* **TASK DETAILS**:
Could you copy the text of every one of the records below word for word, leaving the pictures out of your answer?

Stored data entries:

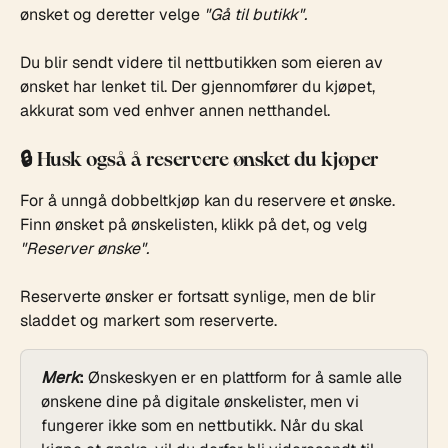
ønsket og deretter velge 
"Gå til butikk".
Du blir sendt videre til nettbutikken som eieren av 
ønsket har lenket til. Der gjennomfører du kjøpet, 
akkurat som ved enhver annen netthandel.
🔒 Husk også å reservere ønsket du kjøper
For å unngå dobbeltkjøp kan du reservere et ønske. 
Finn ønsket på ønskelisten, klikk på det, og velg 
"Reserver ønske".
Reserverte ønsker er fortsatt synlige, men de blir 
sladdet og markert som reserverte.
Merk
:
 Ønskeskyen er en plattform for å samle alle 
ønskene dine på digitale ønskelister, men vi 
fungerer ikke som en nettbutikk. Når du skal 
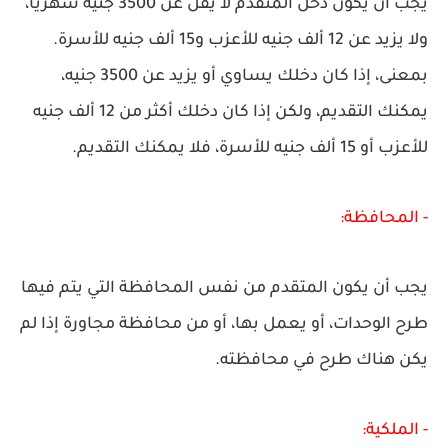
يجب أن يكون دخل المتقدم لا يقل عن 3500 جنيه شهريًا،
ولا يزيد عن 12 ألف جنيه للأعزب و15 ألف جنيه للأسرة.
بمعنى، إذا كان دخلك يساوي أو يزيد عن 3500 جنيه،
يمكنك التقديم، ولكن إذا كان دخلك أكثر من 12 ألف جنيه
للأعزب أو 15 ألف جنيه للأسرة، فلا يمكنك التقديم.
- المحافظة:
يجب أن يكون المتقدم من نفس المحافظة التي يتم فيها
طرح الوحدات، أو يعمل بها، أو من محافظة مجاورة إذا لم
يكن هناك طرح في محافظته.
- الملكية:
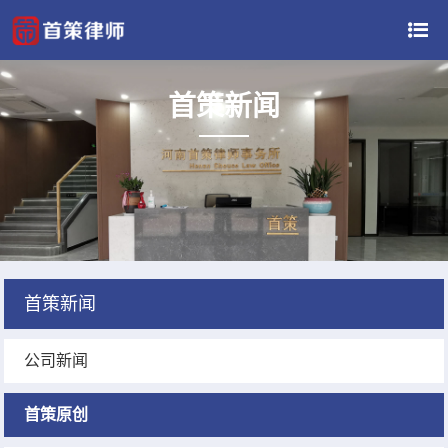
首策新闻
首策新闻
公司新闻
首策原创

* **REPLY TO THE EXERCISE**:
ønsket og deretter velge 
"Gå til butikk".
Du blir sendt videre til nettbutikken som eieren av 
ønsket har lenket til. Der gjennomfører du kjøpet, 
akkurat som ved enhver annen netthandel.
🔒 Husk også å reservere ønsket du kjøper
For å unngå dobbeltkjøp kan du reservere et ønske. 
Finn ønsket på ønskelisten, klikk på det, og velg 
"Reserver ønske".
Reserverte ønsker er fortsatt synlige, men de blir 
sladdet og markert som reserverte.
Merk
:
 Ønskeskyen er en plattform for å samle alle 
ønskene dine på digitale ønskelister, men vi 
fungerer ikke som en nettbutikk. Når du skal 
يجب أن يكون دخل المتقدم لا يقل عن 3500 جنيه شهريًا،
ولا يزيد عن 12 ألف جنيه للأعزب و15 ألف جنيه للأسرة.
بمعنى، إذا كان دخلك يساوي أو يزيد عن 3500 جنيه،
يمكنك التقديم، ولكن إذا كان دخلك أكثر من 12 ألف جنيه
للأعزب أو 15 ألف جنيه للأسرة، فلا يمكنك التقديم.
- المحافظة:
يجب أن يكون المتقدم من نفس المحافظة التي يتم فيها
طرح الوحدات، أو يعمل بها، أو من محافظة مجاورة إذا لم
يكن هناك طرح في محافظته.
- الملكية:
首策新闻
首策新闻
公司新闻
首策原创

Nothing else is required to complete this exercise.